L'attaque informatique massive qui a touché Free fin octobre a généré plus de 2 000 plaintes auprès de la CNIL, un chiffre record qui montre bien une sorte d'incertitude des Français face à la multiplication des fuites de données personnelles.

Free n'en a pas fini avec sa récente cyberattaque © Alexandre Boero / Clubic
Free n'en a pas fini avec sa récente cyberattaque © Alexandre Boero / Clubic

Le vol des données de 19,6 millions de clients Free, dont 5 millions de données bancaires avec l'IBAN, a mis à mal la stratégie de défense des opérateurs télécoms. La Commission nationale de l'informatique et des libertés (CNIL) fait d'ailleurs face à une situation rare, avec un grand nombre de plaintes déposées suite à la cyberattaque subie par l'opérateur, comme le confirme son secrétaire général adjoint Mathias Moulin, dans un entretien accordé à nos confrères de Ouest-France.

Avec Free, un record de plaintes qui préoccupe la CNIL

La fuite de données chez Free a déclenché une vague de plaintes inédite auprès de la CNIL, avec « plus de 2 000 plaintes à ce stade ». Mathias Moulin évoque un « record s'agissant d'une série de plaintes ». La mobilisation, plutôt massive des citoyens, témoigne ici d'une prise de conscience accrue des risques liés aux violations de données personnelles.

La gravité de la situation est d'autant plus renforcée par la nature sensible des informations dérobées. Au-delà des identifiants classiques comme les noms et adresses e-mail, les cybercriminels ont eu accès à des données bancaires (IBAN), augmentant considérablement les risques pour les victimes. C'est cette dimension financière qui explique en partie l'afflux exceptionnel de plaintes.

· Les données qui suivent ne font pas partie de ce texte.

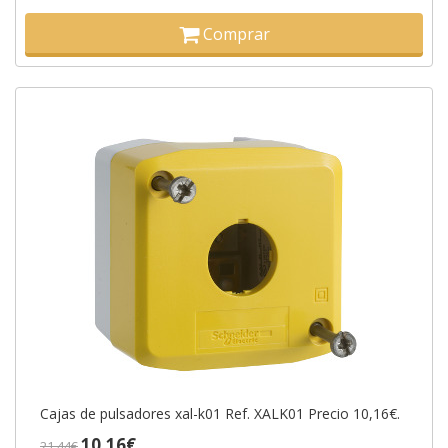
Comprar
Cajas de pulsadores xal-k01 Ref. XALK01 Precio 10,16€.
10,16€
21,44€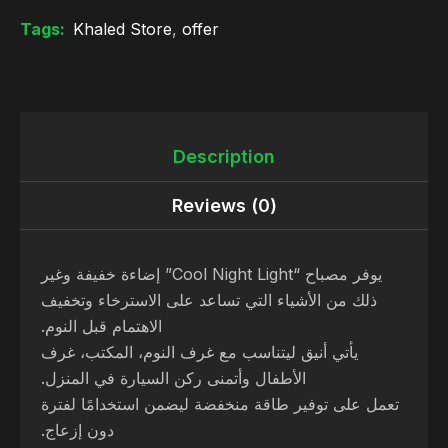
Tags:
Khaled Store
,
offer
Description
Reviews (0)
يوفر مصباح “Cool Night Light” إضاءة خفيفة وغير
ذلك من الأشياء التي تساعد على الاسترخاء وتخفيف
الاهتمام قبل النوم.
يأتي أنيق ليتناسب مع غرف النوم، المكتب، غرف
الأطفال وأتمنى ركن السيارة في المنزل.
تعمل على توفير طاقة منخفضة ليضمن استخدامًا لفترة
دون إزعاج.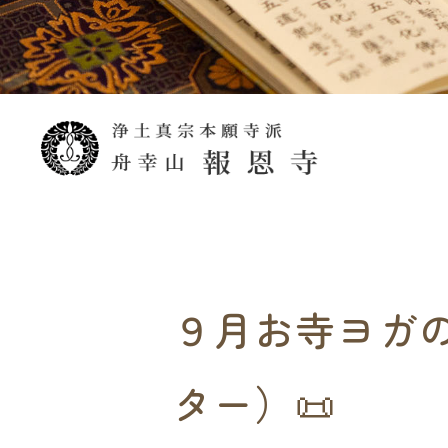
９月お寺ヨガの
ター）📜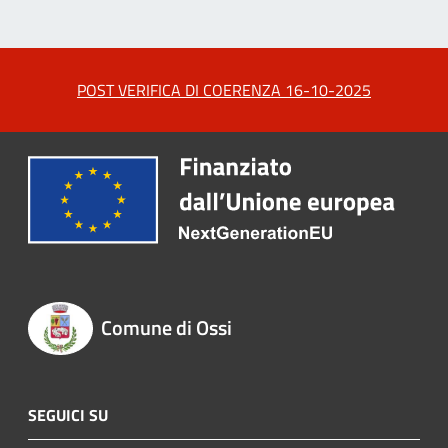
POST VERIFICA DI COERENZA 16-10-2025
Comune di Ossi
SEGUICI SU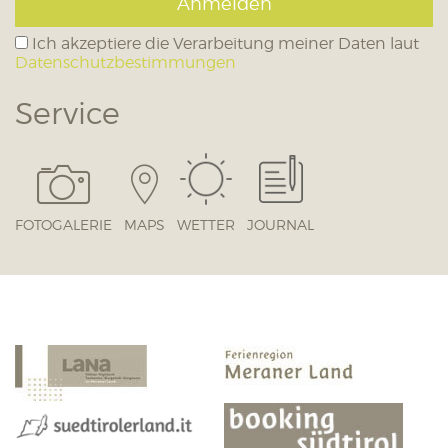
Anmelden
Ich akzeptiere die Verarbeitung meiner Daten laut
Datenschutzbestimmungen
Service
FOTOGALERIE
MAPS
WETTER
JOURNAL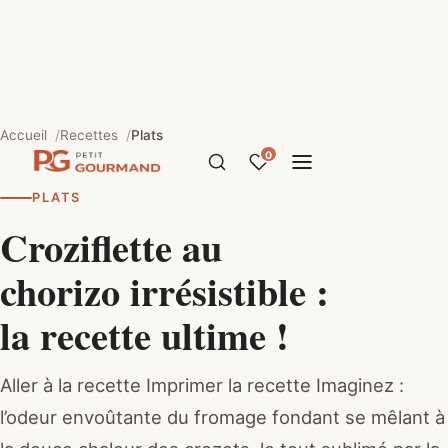
Accueil
Recettes
Plats
0
PLATS
Croziflette au
chorizo irrésistible :
la recette ultime !
Aller à la recette Imprimer la recette Imaginez :
l’odeur envoûtante du fromage fondant se mêlant à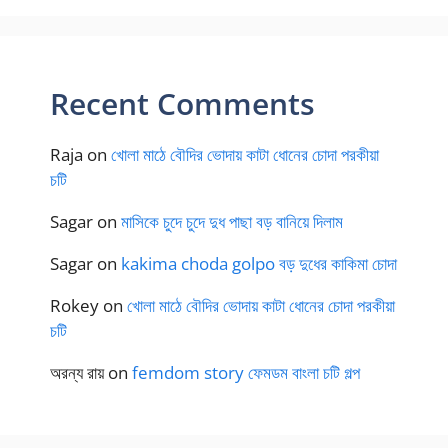
Recent Comments
Raja
on
খোলা মাঠে বৌদির ভোদায় কাটা ধোনের চোদা পরকীয়া
চটি
Sagar
on
মাসিকে চুদে চুদে দুধ পাছা বড় বানিয়ে দিলাম
Sagar
on
kakima choda golpo বড় দুধের কাকিমা চোদা
Rokey
on
খোলা মাঠে বৌদির ভোদায় কাটা ধোনের চোদা পরকীয়া
চটি
অরন্য রায়
on
femdom story ফেমডম বাংলা চটি গল্প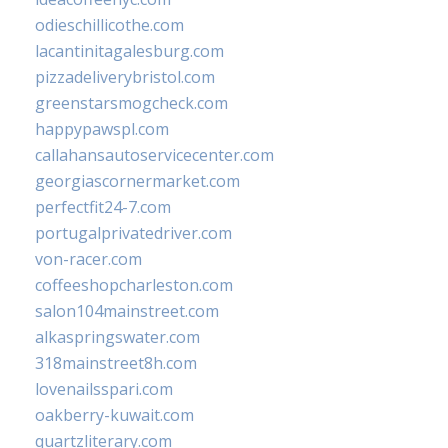
odieschillicothe.com
lacantinitagalesburg.com
pizzadeliverybristol.com
greenstarsmogcheck.com
happypawspl.com
callahansautoservicecenter.com
georgiascornermarket.com
perfectfit24-7.com
portugalprivatedriver.com
von-racer.com
coffeeshopcharleston.com
salon104mainstreet.com
alkaspringswater.com
318mainstreet8h.com
lovenailsspari.com
oakberry-kuwait.com
quartzliterary.com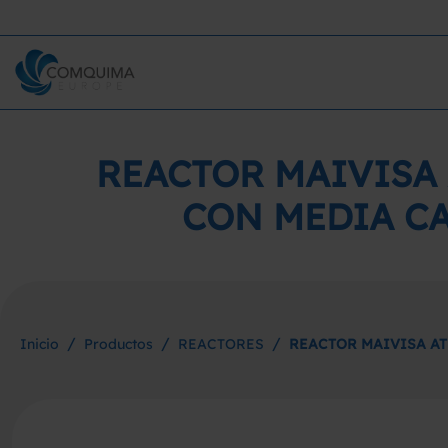
REACTOR MAIVISA 
CON MEDIA C
/
/
/
Inicio
Productos
REACTORES
REACTOR MAIVISA AT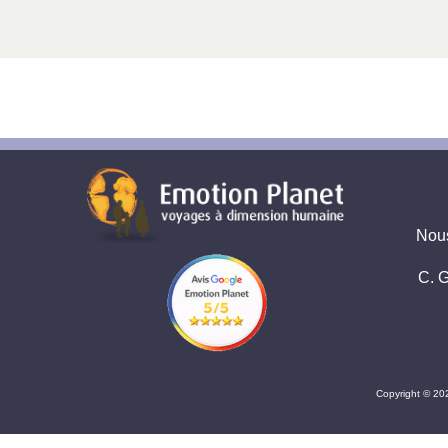
Nous
C. G
Copyright © 20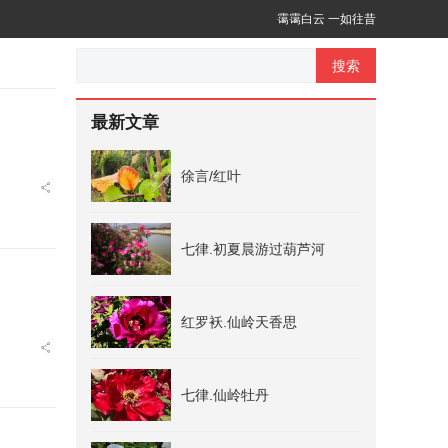
霭霭白云 一如往昔
搜索
最新文章
徐言/红叶
七律.初夏晨游过葫芦河
红罗袄.仙岭天香思
七律.仙岭牡丹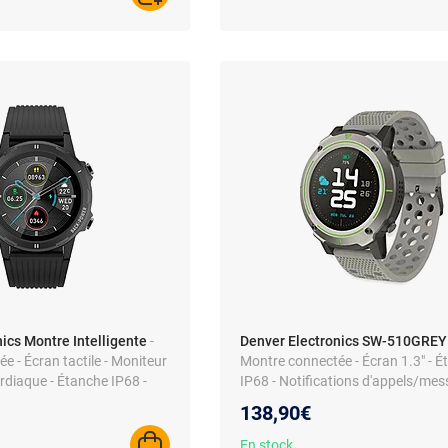
ics Montre Intelligente
-
Denver Electronics SW-510GREY 
e - Écran tactile - Moniteur
Montre connectée - Écran 1.3" - 
rdiaque - Étanche IP68 -
IP68 - Notifications d'appels/me
138,90€
En stock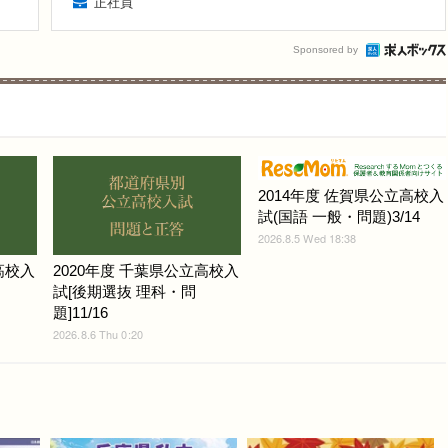
正社員
Sponsored by
2014年度 佐賀県公立高校入
試(国語 一般・問題)3/14
2026.8.5 Wed 18:38
高校入
2020年度 千葉県公立高校入
試[後期選抜 理科・問
題]11/16
2026.8.6 Thu 0:20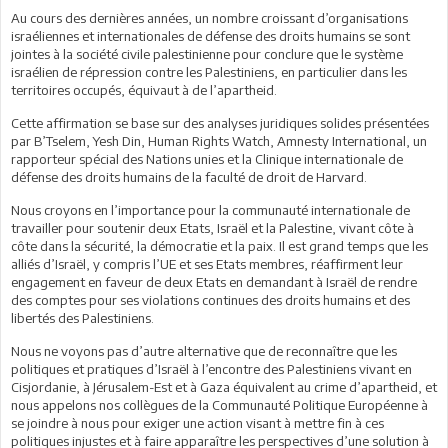
Au cours des dernières années, un nombre croissant d’organisations
israéliennes et internationales de défense des droits humains se sont
jointes à la société civile palestinienne pour conclure que le système
israélien de répression contre les Palestiniens, en particulier dans les
territoires occupés, équivaut à de l’apartheid.
Cette affirmation se base sur des analyses juridiques solides présentées
par B’Tselem, Yesh Din, Human Rights Watch, Amnesty International, un
rapporteur spécial des Nations unies et la Clinique internationale de
défense des droits humains de la faculté de droit de Harvard.
Nous croyons en l’importance pour la communauté internationale de
travailler pour soutenir deux Etats, Israël et la Palestine, vivant côte à
côte dans la sécurité, la démocratie et la paix. Il est grand temps que les
alliés d’Israël, y compris l’UE et ses Etats membres, réaffirment leur
engagement en faveur de deux Etats en demandant à Israël de rendre
des comptes pour ses violations continues des droits humains et des
libertés des Palestiniens.
Nous ne voyons pas d’autre alternative que de reconnaître que les
politiques et pratiques d’Israël à l’encontre des Palestiniens vivant en
Cisjordanie, à Jérusalem-Est et à Gaza équivalent au crime d’apartheid, et
nous appelons nos collègues de la Communauté Politique Européenne à
se joindre à nous pour exiger une action visant à mettre fin à ces
politiques injustes et à faire apparaître les perspectives d’une solution à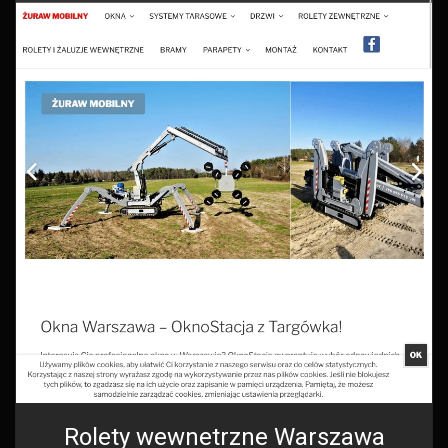
Rolety wewnetrzne Warszawa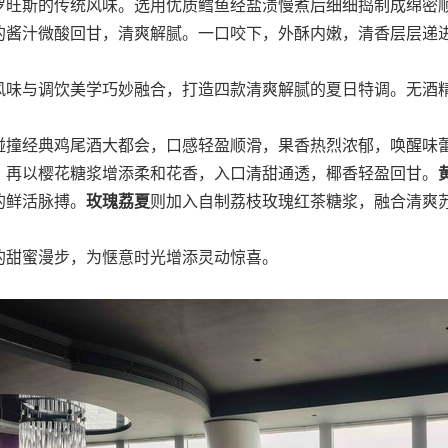
罗旺斯的传统风味。选用优质鳕鱼经盐渍慢煮后细细捣制成绵密
的酱汁微酸回甘，清爽解腻。一口咬下，外酥内嫩，清香层层递
风味与调饮美学巧妙融合，打造四款清爽解腻的夏日特调。无酒
碰撞经典鸡尾酒大都会，口感轻盈顺滑，果香热烈浓郁，唤醒味
，再以樱花糖浆增添柔和花香，入口清甜通透，椰香轻盈回甘。
的鲜活脉搏。
玫瑰荔夏
则加入自制荔枝玫瑰红茶糖浆，融合清爽
的甜蜜漫步，为惬意时光增添灵动惊喜。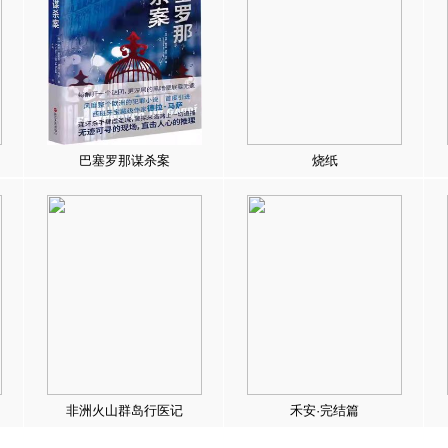
巴塞罗那谋杀案
烧纸
非洲火山群岛行医记
禾安·完结篇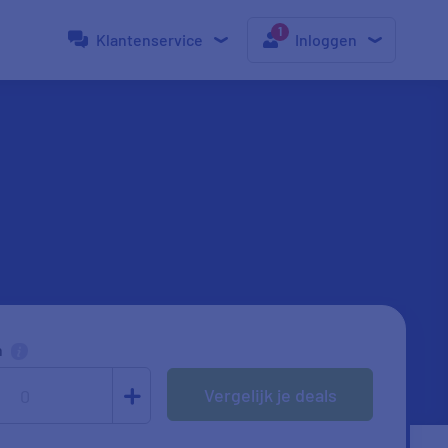
Klantenservice
Inloggen
n
Vergelijk je deals
0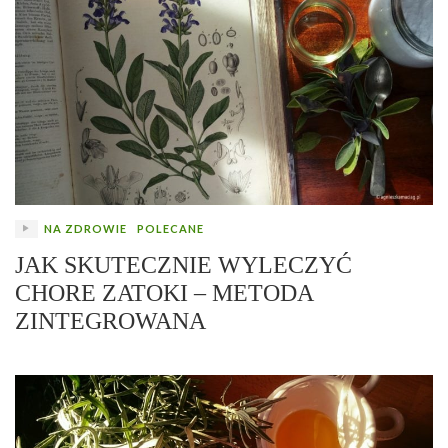
NA ZDROWIE
POLECANE
JAK SKUTECZNIE WYLECZYĆ
CHORE ZATOKI – METODA
ZINTEGROWANA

L'autorité de protection des données a ouvert une enquête approfondie qui pourrait durer « entre 8 et 10 mois ». La CNIL examine notamment si Free a respecté son « obligation de moyens » en matière de sécurité des données. En cas de manquement, l'opérateur s'exposerait à une sanction pouvant atteindre 4% de son chiffre d'affaires.

Une menace croissante pour les données personnelles

Mathias Moulin l'affirme, « l'état de la menace est croissant ». Les violations de données se multiplient, on pense notamment à celles ayant touché les données de santé de 750 000 patients, celles d'Auchan, du Point ou de Molotov. Et puisqu'il est presque l'heure de faire un bilan des courses, le nombre total de notifications reçues par la CNIL a augmenté, passant de 4 668 en 2023 à déjà 5 100 sur les trois premiers trimestres 2024.

Un autre élément contribue à cette recrudescence des cyberattaques, c'est le contexte géopolitique. Le secrétaire général adjoint de la CNIL souligne que « notre vie est de plus en plus numérique », ce qui élargit de fait la « surface d'attaque » exploitable par les pirates. « La criminalité se déplace du monde physique au monde numérique », observe-t-il.

Les données personnelles sont devenues « l'or du XXIe siècle », rappelle Mathias Moulin. Leur valeur croissante en fait une cible privilégiée pour les cybercriminels, qui peuvent les revendre ou les utiliser pour mener d'autres attaques. Cette monétisation des données volées semble alimenter un écosystème criminel particulièrement florissant.

Des moyens d'action pourtant limités

La CNIL, avec 300 agents mobilisés dont un tiers dédié aux contrôles et sanctions, peine à faire face à l'ampleur du phénomène. L'autorité a infligé plus de 600 millions d'euros d'amendes depuis 2018, mais son budget de fonctionnement reste limité à 26 millions d'euros.

Alors, l'autorité privilégie une approche progressive : sur 16 000 plaintes annuelles par exemple, seules 40 aboutissent à des sanctions. « On prône la mise en conformité avant tout », explique Mathias Moulin, qui ne veut pas paraître trop sévère, mais juste. La CNIL souhaite toutefois « élargir l'entonnoir pour avoir plus de sanctions et de mises en demeure ».

Pour les citoyens victimes de vol de données, les recours restent limités. Et de toute façon, une fois les informations en ligne, « elles ne s'effacent pas », rappelle le responsable. La vigilance individuelle devient cruciale : un changement régulier des mots de passe, une surveillance des comptes et un signalement rapide de toute activité suspecte constituent « la première digue » indispensable contre ces menaces croissantes.